Please post advertise/receive protocol output from hub.. show route hidden detail..

Also the last two problems you wouldn't require those commands on M-Series

For the hub-spoke question using bgp, I figured it out.
If only bgp is used in hub-ce to hub-pe, then hub-ce needs be configured as-override on the bgp neighbor sending out the prefix, not on the neighbor receiving the prefix. (It has 2 bgp neighbors since there are 2 ce-pe interfaces)
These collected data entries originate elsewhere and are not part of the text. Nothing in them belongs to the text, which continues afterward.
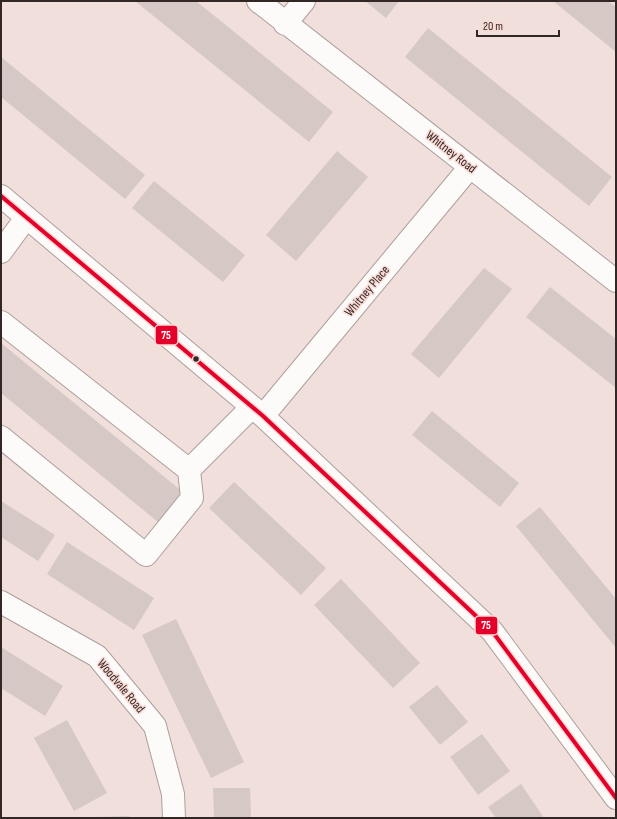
<svg xmlns="http://www.w3.org/2000/svg" width="617" height="819" font-family="'Sofia Sans Condensed',sans-serif">
<style>
.building{fill:#d5c8c5}
.lines{fill:none;stroke-linecap:round;stroke-linejoin:round}
.minor-casing{stroke:#ac9f9c;stroke-width:24}
.minor{stroke:#fdfafa;stroke-width:22}
.bus-1-casing{stroke:#f9d9d4;stroke-width:7}
.bus-1{stroke:#e4002b;stroke-width:4}
.bus-dot{fill:#322725;stroke:#f9d9d4;stroke-width:1.5}
.labels{text-anchor:middle;dominant-baseline:central;stroke-width:3;stroke-linejoin:round;paint-order:stroke}
.street-label{font-size:13px;fill:#322725;stroke:#f9d9d4}
.line-badge{stroke:#f9d9d4;stroke-width:1.5}
.badge-label{font-size:11px;text-anchor:middle;font-weight:bold;fill:#fff}
</style>
<rect width="100%" height="100%" fill="#f1dfdc"/>
<path class="building" d="M 135,1 L 196,1 L 333,112 L 309,142 Z
M 365,1 L 399,1 L 386,18 Z
M 553,1 L 608,1 L 616,7 L 616,52 Z
M 428,28 L 612,177 L 589,206 L 405,57 Z
M 1,57 L 145,175 L 125,199 L 1,97 Z
M 337,151 L 368,177 L 296,261 L 266,235 Z
M 154,181 L 245,255 L 223,282 L 132,208 Z
M 484,268 L 512,289 L 439,378 L 411,354 Z
M 550,287 L 616,339 L 616,388 L 526,317 Z
M 1,343 L 189,497 L 164,527 L 1,393 Z
M 432,411 L 519,483 L 500,507 L 412,435 Z
M 234,482 L 326,568 L 301,595 L 209,508 Z
M 1,501 L 55,535 L 38,561 L 1,537 Z
M 540,507 L 616,599 L 616,648 L 516,526 Z
M 67,542 L 154,598 L 134,630 L 47,574 Z
M 341,579 L 420,663 L 393,688 L 314,605 Z
M 176,619 L 244,762 L 211,778 L 142,635 Z
M 1,647 L 63,686 L 45,716 L 1,688 Z
M 437,685 L 468,722 L 440,745 L 409,707 Z
M 67,720 L 107,793 L 74,811 L 34,738 Z
M 482,734 L 510,771 L 478,795 L 450,757 Z
M 521,784 L 544,818 L 496,818 L 488,807 Z
M 213,788 L 250,788 L 251,818 L 214,818 Z
M 129,816 L 129,818 L 92,818 L 92,817 Z"/>
<g class="lines">
<defs>
<path id="minor" d="M 258,1 L 616,281
M 285,24 L 304,1
M 1,196 L 263,416 L 492,631 L 616,798
M 1,252 L 26,218
M 1,322 L 189,470 L 252,407
M 263,416 L 470,167
M 1,437 L 146,555 L 192,498 L 189,470
M 1,602 L 97,656 L 155,726 L 173,794 L 174,818"/>
</defs>
<use href="#minor" class="minor-casing"/>
<use href="#minor" class="minor"/>
<defs>
<path id="bus-1" d="M 1,196 L 263,416 L 492,631 L 616,798"/>
</defs>
<use href="#bus-1" class="bus-1-casing"/>
<use href="#bus-1" class="bus-1"/>
</g>
<circle class="bus-dot" cx="196" cy="359" r="3.5"/>
<g class="labels">
<g class="street-label">
<text transform="translate(451 152) rotate(38)">Whitney Road</text>
<text transform="translate(367 291) rotate(-50)">Whitney Place</text>
<text transform="translate(121 686) rotate(50)">Woodvale Road</text>
</g>
</g>
<g class="line-badge">
<rect x="155" y="325" width="23" height="20" rx="4" fill="#e4002b"/>
<rect x="475" y="616" width="23" height="19" rx="4" fill="#e4002b"/>
</g>
<g class="badge-label">
<text x="166" y="339">75</text>
<text x="486" y="629">75</text>
</g>
<rect width="617" height="819" fill="none" stroke="#322725" stroke-width="4"/>
<path d="M477 30v6h82v-6" fill="none" stroke="#322725" stroke-width="2"/>
<text x="483" y="30" font-size="12" fill="#322725" stroke="#f9d9d4" stroke-width="3" paint-order="stroke">20 m</text>
</svg>
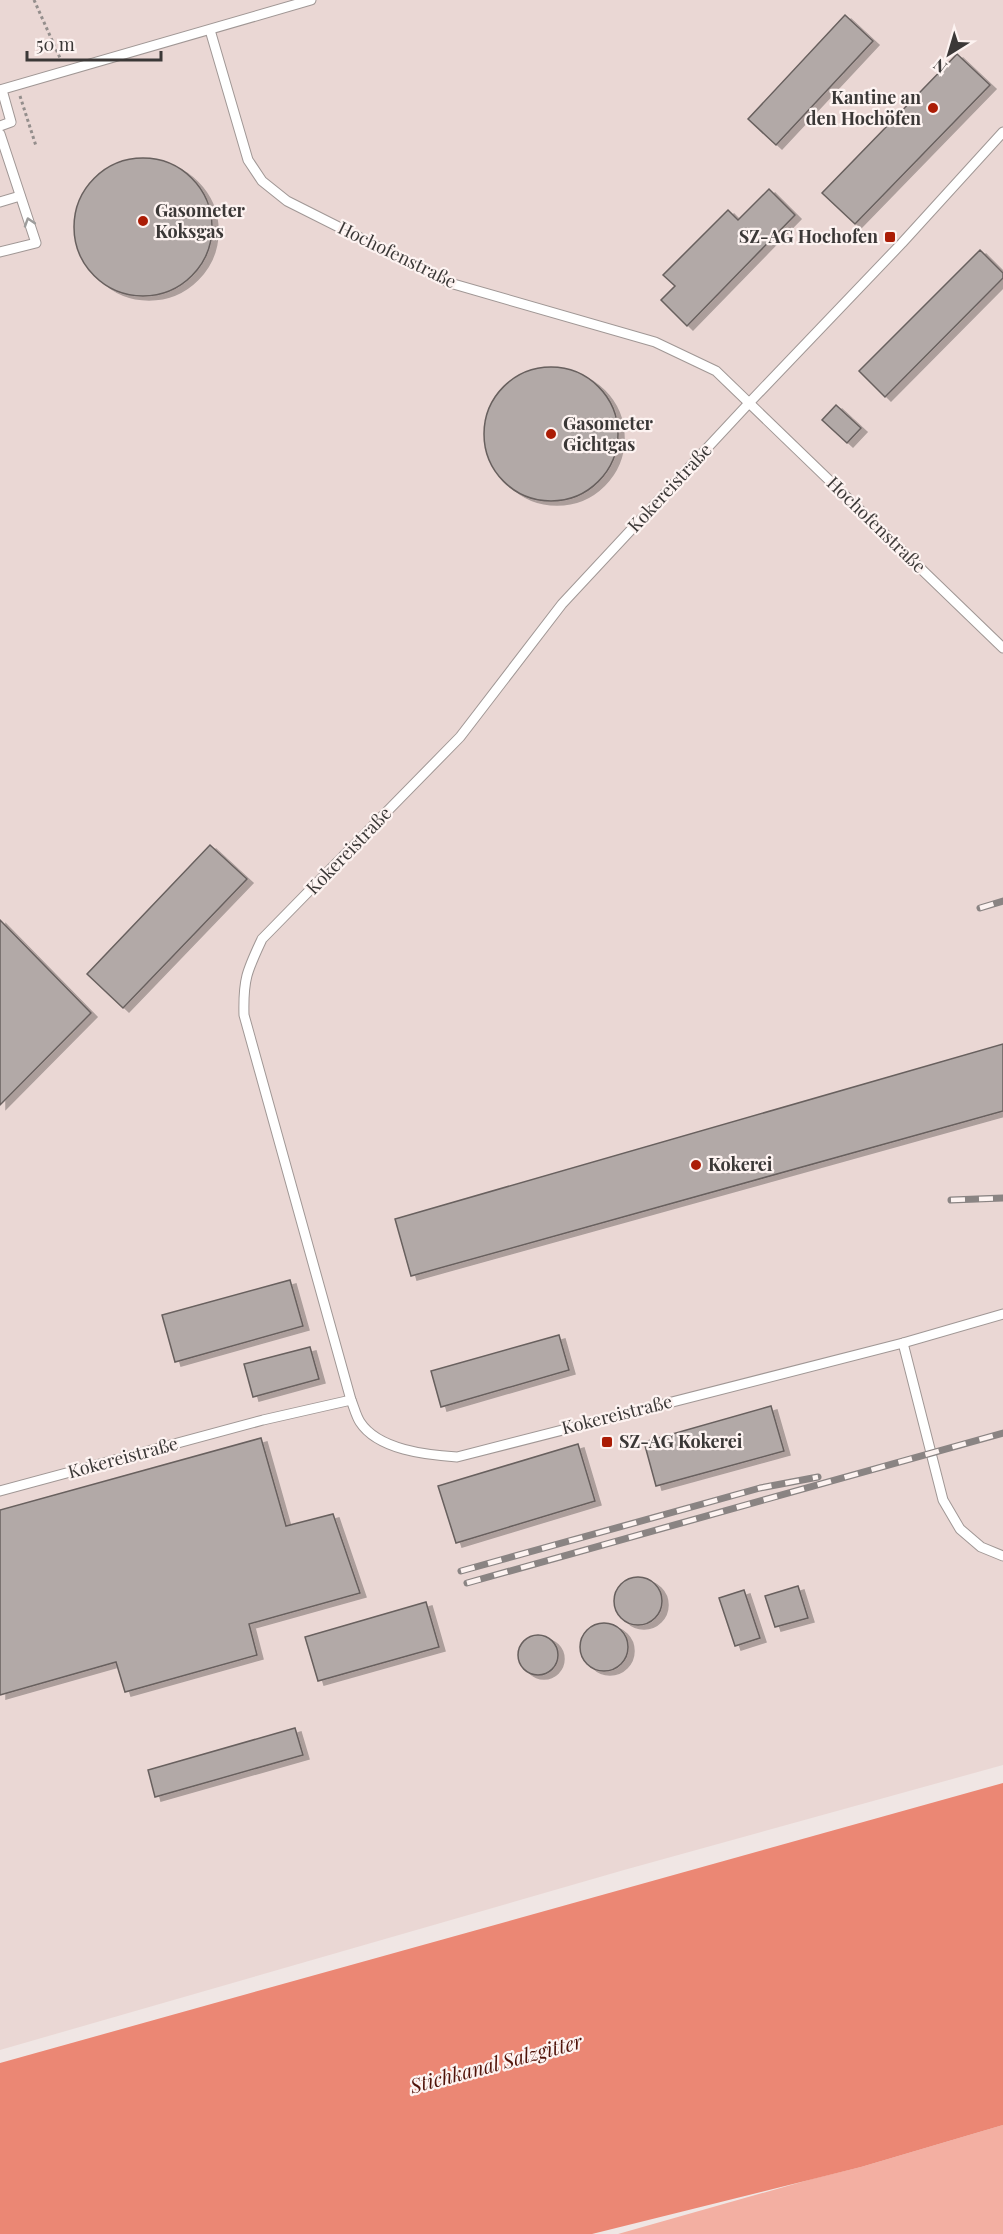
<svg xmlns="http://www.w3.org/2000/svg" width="1003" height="2234" font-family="'Playfair Display',serif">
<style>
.built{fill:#ead7d4}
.green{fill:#f3afa2}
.water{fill:#eb8774}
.building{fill:#b2a9a7;stroke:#68605e;stroke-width:1.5;filter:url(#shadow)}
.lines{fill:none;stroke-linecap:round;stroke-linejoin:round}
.lane-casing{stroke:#a09795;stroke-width:11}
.path{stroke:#948e8c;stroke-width:3;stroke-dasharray:3 3;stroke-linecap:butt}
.lane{stroke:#fff;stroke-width:9}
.rail-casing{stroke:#8a8483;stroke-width:7}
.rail{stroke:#fdf3f1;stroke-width:4.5;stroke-dasharray:14;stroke-linecap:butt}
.oneway{stroke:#9d9c9b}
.poi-dot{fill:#ab1c05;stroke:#fdf3f1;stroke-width:2}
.labels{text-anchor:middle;stroke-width:4.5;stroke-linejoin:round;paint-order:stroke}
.poi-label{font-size:18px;font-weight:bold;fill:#3b3837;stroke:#fdf3f1;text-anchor:start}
.street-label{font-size:18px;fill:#3b3837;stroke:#fdf3f1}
.water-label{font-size:20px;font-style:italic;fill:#511309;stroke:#fdf3f1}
</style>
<defs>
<filter id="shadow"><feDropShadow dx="6" dy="4" stdDeviation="0" flood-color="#0004"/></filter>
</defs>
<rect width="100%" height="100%" fill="#f0e6e4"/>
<!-- built -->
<path class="built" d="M0,0h1003v1765l-379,105 -624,180z"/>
<!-- green -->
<path class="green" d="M1003,2125v109h-385l194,-55 49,-12z"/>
<!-- water -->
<path class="water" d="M1003,1783v342l-142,42 -269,67h-592v-171z"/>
<!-- building -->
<g class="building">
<path d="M845,15l28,26 -97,104 -28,-26z"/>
<path d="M957,54l33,31 -135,139 -33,-31z"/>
<circle cx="143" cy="227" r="69"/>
<path d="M769,189l26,26 -108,111 -26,-26 14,-14 -12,-11 65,-65 10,10z"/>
<path d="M980,250l23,23v5l-118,119 -26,-26z"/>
<circle cx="551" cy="434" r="67"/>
<path d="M836,405l25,23 -14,15 -25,-23z"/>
<path d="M210,845l37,34 -124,129 -36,-34z"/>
<path d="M0,920l91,93 -91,92z"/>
<path d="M1003,1044v67l-592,165 -16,-57z"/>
<path d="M290,1280l13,46 -128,36 -13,-47z"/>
<path d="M559,1335l10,35 -128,37 -10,-36z"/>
<path d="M310,1347l9,32 -66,18 -9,-33z"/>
<path d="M771,1406l13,45 -128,35 -12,-44z"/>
<path d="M261,1438l25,88 47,-12 27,79 -111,31 8,31 -132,37 -9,-30 -116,33v-185z"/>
<path d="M578,1444l17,57 -139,42 -18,-57z"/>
<circle cx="638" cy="1601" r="24"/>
<path d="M798,1586l10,32 -33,9 -10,-31z"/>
<path d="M744,1590l16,48 -25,8 -16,-48z"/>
<path d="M426,1602l13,45 -121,34 -13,-44z"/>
<circle cx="604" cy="1647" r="24"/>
<circle cx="538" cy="1655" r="20"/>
<path d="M295,1728l8,27 -148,42 -7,-27z"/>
</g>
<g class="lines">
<defs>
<g id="lane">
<path d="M210,30l38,130 14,21 25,20 163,82 205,59 61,29 287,277"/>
<path d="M0,90l311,-90"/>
<path d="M0,126l11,-4 -9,-32"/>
<path d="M1003,132l-101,111 -152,159 -188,202 -102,133 -198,202c-15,32 -19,40 -18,76l107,385c3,7 5,16 9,22 18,28 67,33 97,35l446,-114 100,-29"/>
<path d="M0,134l36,109 -36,9"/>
<path d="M0,202l20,-6"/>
<path d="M903,1343l40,157 17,29 21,18 22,9"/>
<path d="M0,1491l263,-71 88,-20"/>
</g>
</defs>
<!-- lane casing -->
<use href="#lane" class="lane-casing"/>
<!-- path -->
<g class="path">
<path d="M34,0l26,58"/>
<path d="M20,96l16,50"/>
</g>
<!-- lane -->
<use href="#lane" class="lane"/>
<defs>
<g id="rail">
<path d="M980,908l23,-7"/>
<path d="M951,1200l52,-2"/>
<path d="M461,1571l299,-83 58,-11"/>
<path d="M467,1583l536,-150"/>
</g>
</defs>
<!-- rail casing -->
<use href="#rail" class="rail-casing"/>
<!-- rail -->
<use href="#rail" class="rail"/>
</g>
<!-- one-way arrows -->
<defs><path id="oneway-chevron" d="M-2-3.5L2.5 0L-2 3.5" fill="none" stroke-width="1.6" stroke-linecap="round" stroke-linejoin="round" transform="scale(1.5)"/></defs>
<use class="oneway" href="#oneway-chevron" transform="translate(29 222) rotate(-108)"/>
<!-- markers -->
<g class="poi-dot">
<circle cx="933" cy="108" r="6"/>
<circle cx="143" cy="221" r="6"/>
<rect x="884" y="231" width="12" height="12" rx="3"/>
<circle cx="551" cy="434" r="6"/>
<circle cx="696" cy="1165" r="6"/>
<rect x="601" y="1436" width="12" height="12" rx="3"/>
</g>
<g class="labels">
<!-- poi labels -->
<g class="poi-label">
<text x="921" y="104" text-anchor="end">Kantine an<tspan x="921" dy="21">den Hochöfen</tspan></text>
<text x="155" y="217">Gasometer<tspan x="155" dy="21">Koksgas</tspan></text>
<text x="878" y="243" text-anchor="end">SZ-AG Hochofen</text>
<text x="563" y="430">Gasometer<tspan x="563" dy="21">Gichtgas</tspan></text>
<text x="708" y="1171">Kokerei</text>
<text x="619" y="1448">SZ-AG Kokerei</text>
</g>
<!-- street labels -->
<g class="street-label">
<text transform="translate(397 255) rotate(26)" y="6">Hochofenstraße</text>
<text transform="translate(670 488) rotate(-47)" y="6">Kokereistraße</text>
<text transform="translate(876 525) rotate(44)" y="6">Hochofenstraße</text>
<text transform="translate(349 851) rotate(-46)" y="6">Kokereistraße</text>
<text transform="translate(617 1415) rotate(-14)" y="6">Kokereistraße</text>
<text transform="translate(123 1458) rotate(-15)" y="6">Kokereistraße</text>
</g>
<!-- water labels -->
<g class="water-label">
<text transform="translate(496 2064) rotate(-15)" y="7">Stichkanal Salzgitter</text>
</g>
</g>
<!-- north arrow -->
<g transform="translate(949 54) rotate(217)" stroke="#fdf3f1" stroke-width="4.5" paint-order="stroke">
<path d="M0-4.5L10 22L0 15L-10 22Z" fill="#3b3837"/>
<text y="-9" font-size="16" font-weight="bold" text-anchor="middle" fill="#3b3837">N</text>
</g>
<!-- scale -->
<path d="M27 51v9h134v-9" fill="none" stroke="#3b3837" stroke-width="3"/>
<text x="36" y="51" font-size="18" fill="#3b3837" stroke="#fdf3f1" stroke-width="4.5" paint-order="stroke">50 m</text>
</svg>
If bgp is used in all ce-pe connections, then each PE should configure as-override on the vrf bgp neighbor facing the CE. For hub-PE, only vrf "in" needs config as-override since it is sending the prefix to hub-CE.
As a result, CEs' routes will be reflected back to themselves by PEs, since their original AS number is removed and PE believes this is a new ebgp peer with different AS number...I believe there are many ways to prevent this happening. I applied an export policy on the VRF BGP neighbor. In the policy, everything learned from protocol bgp, neighbor (ce's ip) is rejected.
I did not use "autonomos systems X loops 1" which is suggested in the SW config guide on PEs since hub-PE's AS number is overriden by hub-CE so it has no chance to see loop in AS-path.
Please let me know what you guys are doing to prevent loop, thanks!